Task brief ▸
In the records below, take the lines from the one containing "[Immiva](https://immiva.com) hands you" to the one containing "Picture quick tips, easy", inclusive, and format them as a numbered list with blank lines left out.

***** Extracted information

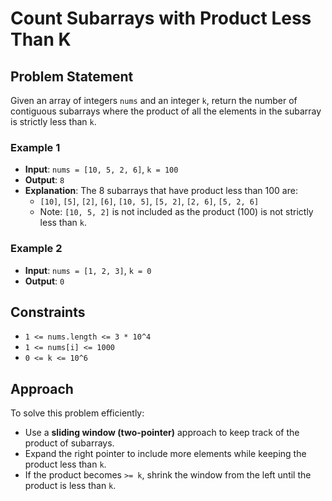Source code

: # Count Subarrays with Product Less Than K

## Problem Statement
Given an array of integers `nums` and an integer `k`, return the number of contiguous subarrays where the product of all the elements in the subarray is strictly less than `k`.

### Example 1
- **Input**: `nums = [10, 5, 2, 6]`, `k = 100`
- **Output**: `8`
- **Explanation**: The 8 subarrays that have product less than 100 are:
  - `[10]`, `[5]`, `[2]`, `[6]`, `[10, 5]`, `[5, 2]`, `[2, 6]`, `[5, 2, 6]`
  - Note: `[10, 5, 2]` is not included as the product (100) is not strictly less than `k`.

### Example 2
- **Input**: `nums = [1, 2, 3]`, `k = 0`
- **Output**: `0`

## Constraints
- `1 <= nums.length <= 3 * 10^4`
- `1 <= nums[i] <= 1000`
- `0 <= k <= 10^6`

## Approach
To solve this problem efficiently:
- Use a **sliding window (two-pointer)** approach to keep track of the product of subarrays.
- Expand the right pointer to include more elements while keeping the product less than `k`.
- If the product becomes `>= k`, shrink the window from the left until the product is less than `k`.

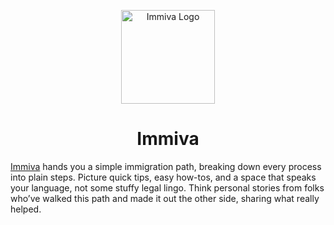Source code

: <!-- markdownlint-disable-next-line -->
<p align="center">
  <a href="https://immiva.com" rel="noopener" target="_blank"><img width="150" height="auto" src="https://immiva.com/brand/immiva-lettermark.png" alt="Immiva Logo"></a>
</p>

<h1 align="center">Immiva</h1>

[Immiva](https://immiva.com) hands you a simple immigration path, breaking down every process into plain steps.
Picture quick tips, easy how-tos, and a space that speaks your language, not some stuffy legal lingo.
Think personal stories from folks who’ve walked this path and made it out the other side, sharing what really helped.
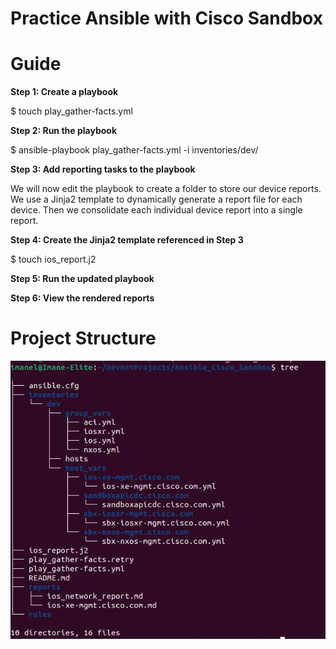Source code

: 
# Practice Ansible with Cisco Sandbox 

# Guide

**Step 1: Create a playbook**

$ touch play_gather-facts.yml

**Step 2: Run the playbook**

$ ansible-playbook play_gather-facts.yml -i inventories/dev/

**Step 3: Add reporting tasks to the playbook**

We will now edit the playbook to create a folder to store our device reports. We use a Jinja2 template to dynamically generate a report file for each device. Then we consolidate each individual device report into a single report.

**Step 4: Create the Jinja2 template referenced in Step 3**

$ touch ios_report.j2

**Step 5: Run the updated playbook**

**Step 6: View the rendered reports**

# Project Structure

![Project Structure](https://github.com/Imanelo/Ansible_Cisco_Sandbox/blob/dev/Capture%20d%E2%80%99%C3%A9cran%20du%202023-08-12%2018-29-30.png)
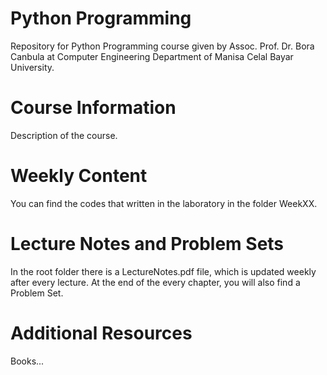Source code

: # Python Programming
Repository for Python Programming course given by Assoc. Prof. Dr. Bora Canbula 
at Computer Engineering Department of Manisa Celal Bayar University.

# Course Information
Description of the course.

# Weekly Content
You can find the codes that written in the laboratory in the folder WeekXX.

# Lecture Notes and Problem Sets
In the root folder there is a LectureNotes.pdf file, which is updated weekly after every lecture. 
At the end of the every chapter, you will also find a Problem Set.

# Additional Resources
Books...
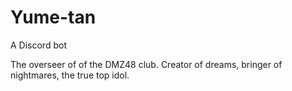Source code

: # Yume-tan
A Discord bot

The overseer of of the DMZ48 club. Creator of dreams, bringer of nightmares, the true top idol.
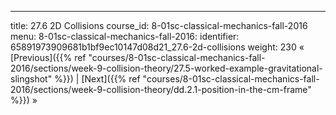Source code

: ---
title: 27.6 2D Collisions
course_id: 8-01sc-classical-mechanics-fall-2016
menu:
  8-01sc-classical-mechanics-fall-2016:
    identifier: 65891973909681b1bf9ec10147d08d21_27.6-2d-collisions
    weight: 230
« [Previous]({{% ref "courses/8-01sc-classical-mechanics-fall-2016/sections/week-9-collision-theory/27.5-worked-example-gravitational-slingshot" %}}) | [Next]({{% ref "courses/8-01sc-classical-mechanics-fall-2016/sections/week-9-collision-theory/dd.2.1-position-in-the-cm-frame" %}}) »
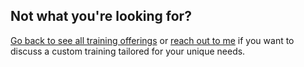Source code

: ## Not what you're looking for?

[Go back to see all training offerings](/trainings) or [reach out to me](/contact-me?subject=Custom%20training%20inquiry) if you want to discuss a custom training tailored for your unique needs.
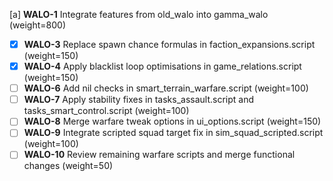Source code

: [a] **WALO-1** Integrate features from old_walo into gamma_walo (weight=800)
  - [x] **WALO-3** Replace spawn chance formulas in faction_expansions.script (weight=150)
  - [x] **WALO-4** Apply blacklist loop optimisations in game_relations.script (weight=150)
  - [ ] **WALO-6** Add nil checks in smart_terrain_warfare.script (weight=100)
  - [ ] **WALO-7** Apply stability fixes in tasks_assault.script and tasks_smart_control.script (weight=100)
  - [ ] **WALO-8** Merge warfare tweak options in ui_options.script (weight=150)
  - [ ] **WALO-9** Integrate scripted squad target fix in sim_squad_scripted.script (weight=100)
  - [ ] **WALO-10** Review remaining warfare scripts and merge functional changes (weight=50)
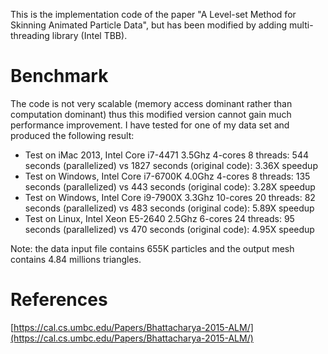 This is the implementation code of the paper "A Level-set Method for Skinning Animated Particle Data", but has been modified by adding multi-threading library (Intel TBB).

# Benchmark

The code is not very scalable (memory access dominant rather than computation dominant) thus this modified version cannot gain much performance improvement. I have tested for one of my data set and produced the following result:

* Test on iMac 2013, Intel Core i7-4471 3.5Ghz 4-cores 8 threads: 544 seconds (parallelized) vs 1827 seconds (original code): 3.36X speedup
* Test on Windows, Intel Core i7-6700K 4.0Ghz 4-cores 8 threads: 135 seconds (parallelized) vs 443 seconds (original code): 3.28X speedup
* Test on Windows, Intel Core i9-7900X 3.3Ghz 10-cores 20 threads: 82 seconds (parallelized) vs 483 seconds (original code): 5.89X speedup
* Test on Linux, Intel Xeon E5-2640 2.5Ghz 6-cores 24 threads: 95 seconds (parallelized) vs 470 seconds (original code): 4.95X speedup

Note: the data input file contains 655K particles and the output mesh contains 4.84 millions triangles.

# References
[https://cal.cs.umbc.edu/Papers/Bhattacharya-2015-ALM/](https://cal.cs.umbc.edu/Papers/Bhattacharya-2015-ALM/)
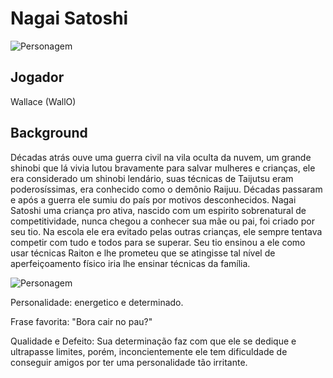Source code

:# Nagai Satoshi
![Personagem](https://steamuserimages-a.akamaihd.net/ugc/939460803462332706/82DFC2A1C0E29C15214AA315A315B1BAE1AC8974/?imw=637&imh=358&ima=fit&impolicy=Letterbox&imcolor=%23000000&letterbox=true "Personagem")
## Jogador

Wallace (WallO)

## Background

Décadas atrás ouve uma guerra civil na vila oculta da nuvem, um grande shinobi que lá vivia lutou bravamente para salvar mulheres e crianças, ele era considerado um shinobi lendário, suas técnicas de Taijutsu eram poderosíssimas, era conhecido como o demônio Raijuu. Décadas passaram e após a guerra ele sumiu do país por motivos desconhecidos.
Nagai Satoshi uma criança pro ativa, nascido com um espirito sobrenatural de competitividade, nunca chegou a conhecer sua mãe ou pai, foi criado por seu tio. Na escola ele era evitado pelas outras crianças, ele sempre tentava competir com tudo e todos para se superar.
Seu tio ensinou a ele como usar técnicas Raiton e lhe prometeu que se atingisse tal nível de aperfeiçoamento físico iria lhe ensinar técnicas da família.
    

![Personagem](https://vignette.wikia.nocookie.net/rpg-the-king-of-cartoons/images/0/0f/Luck_Voltia.gif/revision/latest?cb=20180314190743&path-prefix=pt-br "Personagem")

Personalidade: energetico e determinado. 

Frase favorita: "Bora cair no pau?"

Qualidade e Defeito: Sua determinação faz com que ele se dedique e ultrapasse limites, porém, inconcientemente ele tem dificuldade de conseguir amigos por ter uma personalidade tão irritante.

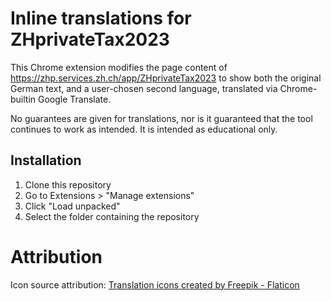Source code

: 
# Inline translations for ZHprivateTax2023

This Chrome extension modifies the page content of https://zhp.services.zh.ch/app/ZHprivateTax2023
to show both the original German text, and a user-chosen second language, translated via Chrome-builtin Google Translate.

No guarantees are given for translations, nor is it guaranteed that the tool continues to work as intended. It is intended as educational only.

## Installation

1. Clone this repository
2. Go to Extensions > "Manage extensions"
3. Click "Load unpacked"
4. Select the folder containing the repository

# Attribution

Icon source attribution: [Translation icons created by Freepik - Flaticon](https://www.flaticon.com/free-icons/translation)
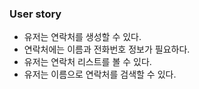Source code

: ### User story

- 유저는 연락처를 생성할 수 있다.
- 연락처에는 이름과 전화번호 정보가 필요하다.
- 유저는 연락처 리스트를 볼 수 있다.
- 유저는 이름으로 연락처를 검색할 수 있다.
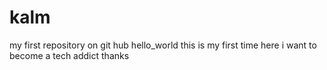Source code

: # kalm
my first repository on git hub
hello_world
this is my first time here
i want to become a tech addict
thanks
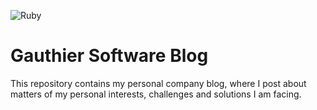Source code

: ![Ruby](https://github.com/Gauthier-Software/gauthier_software-blog/workflows/Ruby/badge.svg?event=page_build)

# Gauthier Software Blog

This repository contains my personal company blog, where I post about matters
of my personal interests, challenges and solutions I am facing.
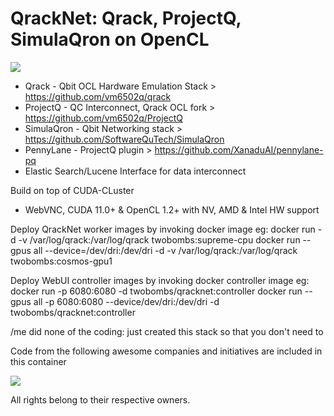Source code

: # QrackNet: Qrack, ProjectQ, SimulaQron on OpenCL

![](https://img.shields.io/docker/automated/jrottenberg/ffmpeg.svg)

- Qrack - Qbit OCL Hardware Emulation Stack > https://github.com/vm6502q/qrack
- ProjectQ - QC Interconnect, Qrack OCL fork > https://github.com/vm6502q/ProjectQ
- SimulaQron - Qbit Networking stack > https://github.com/SoftwareQuTech/SimulaQron
- PennyLane - ProjectQ plugin > https://github.com/XanaduAI/pennylane-pq
- Elastic Search/Lucene Interface for data interconnect

Build on top of CUDA-CLuster
- WebVNC, CUDA 11.0+ & OpenCL 1.2+ with NV, AMD & Intel HW support

Deploy QrackNet worker images by invoking docker image eg:
docker run -d -v /var/log/qrack:/var/log/qrack twobombs:supreme-cpu
docker run --gpus all --device=/dev/dri:/dev/dri -d -v /var/log/qrack:/var/log/qrack twobombs:cosmos-gpu1

Deploy WebUI controller images by invoking docker controller image eg:
docker run -p 6080:6080 -d twobombs/qracknet:controller
docker run --gpus all -p 6080:6080 --device/dev/dri:/dev/dri -d twobombs/qracknet:controller

/me did none of the coding: just created this stack so that you don't need to

Code from the following awesome companies and initiatives are included in this container

![](https://user-images.githubusercontent.com/12692227/57654809-61c07f00-75d5-11e9-9005-38d60d8d4db4.png)

All rights belong to their respective owners.
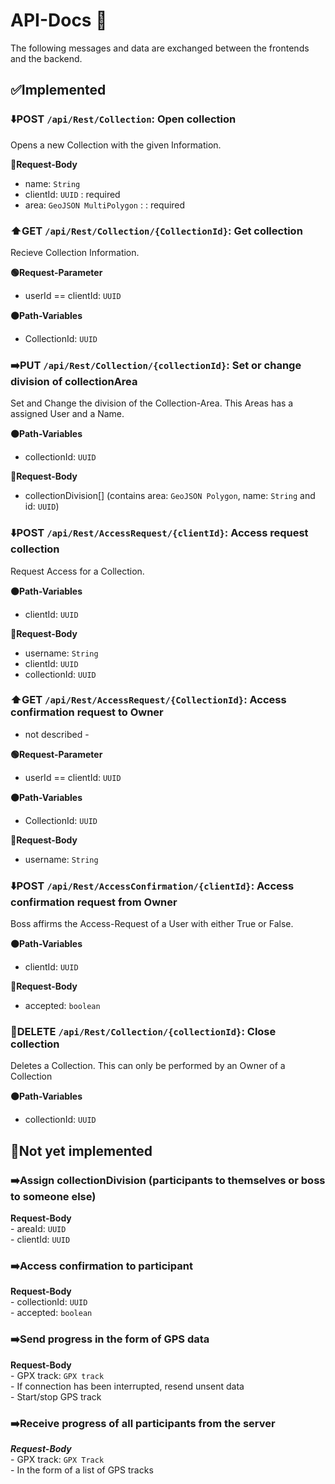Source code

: # API-Docs 📃

The following messages and data are exchanged between the frontends and the backend.

## ✅Implemented

### ⬇️POST `/api/Rest/Collection`: Open collection
Opens a new Collection with the given Information.

**🔵Request-Body**  
- name: `String`
- clientId: `UUID` : required   
- area: `GeoJSON MultiPolygon` : : required    

### ⬆️GET `/api/Rest/Collection/{CollectionId}`: Get collection 
Recieve Collection Information.

**🟢Request-Parameter**  
- userId == clientId: `UUID` 
     
**🟠Path-Variables**   
- CollectionId: `UUID`    
      
### ➡️PUT `/api/Rest/Collection/{collectionId}`: Set or change division of collectionArea
Set and Change the division of the Collection-Area. This Areas has a assigned User and a Name.

**🟠Path-Variables**  
- collectionId: `UUID`    
      
**🔵Request-Body**  
- collectionDivision[] (contains area: `GeoJSON Polygon`, name: `String` and id: `UUID`)
  
          
### ⬇️POST `/api/Rest/AccessRequest/{clientId}`: Access request collection
Request Access for a Collection.

**🟠Path-Variables**  
- clientId: `UUID`  
      
**🔵Request-Body**  
- username: `String`  
- clientId: `UUID`  
- collectionId: `UUID`  
    
### ⬆️GET `/api/Rest/AccessRequest/{CollectionId}`: Access confirmation request to Owner  
- not described -

**🟢Request-Parameter**  
- userId == clientId: `UUID`  
      
**🟠Path-Variables**  
- CollectionId: `UUID`  
      
**🔵Request-Body**  
- username: `String`  

### ⬇️POST `/api/Rest/AccessConfirmation/{clientId}`: Access confirmation request from Owner
Boss affirms the Access-Request of a User with either True or False.

**🟠Path-Variables**  
- clientId: `UUID`  
      
**🔵Request-Body**  
- accepted: `boolean`  

### 🛑DELETE `/api/Rest/Collection/{collectionId}`: Close collection
Deletes a Collection. This can only be performed by an Owner of a Collection

**🟠Path-Variables**  
- collectionId: `UUID`  

 
## 🛑Not yet implemented  

### ➡️Assign collectionDivision (participants to themselves or boss to someone else)  
   **Request-Body**  
      - areaId: `UUID`  
      - clientId: `UUID`  
  
### ➡️Access confirmation to participant  
   **Request-Body**  
      - collectionId: `UUID`  
      - accepted: `boolean`  

### ➡️Send progress in the form of GPS data  
   **Request-Body**  
      - GPX track: `GPX track`  
      - If connection has been interrupted, resend unsent data  
      - Start/stop GPS track  

### ➡️Receive progress of all participants from the server  
   ***Request-Body***  
      - GPX track: `GPX Track`  
      - In the form of a list of GPS tracks  


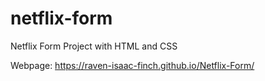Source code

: # netflix-form
Netflix Form Project with HTML and CSS

Webpage: https://raven-isaac-finch.github.io/Netflix-Form/
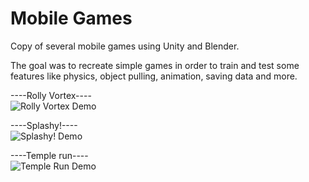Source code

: # Mobile Games

Copy of several mobile games using Unity and Blender.

The goal was to recreate simple games in order to train and test some features like physics, object pulling, animation, saving data and more.

----Rolly Vortex----<br>
![Rolly Vortex Demo](sources/rolly-vortex.gif)

----Splashy!----<br>
![Splashy! Demo](sources/splashy.gif)

----Temple run----<br>
![Temple Run Demo](sources/temple-run.gif)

**********

The completed task ▸
1. [Immiva](https://immiva.com) hands you a simple immigration path, breaking down every process into plain steps.
2. Picture quick tips, easy how-tos, and a space that speaks your language, not some stuffy legal lingo.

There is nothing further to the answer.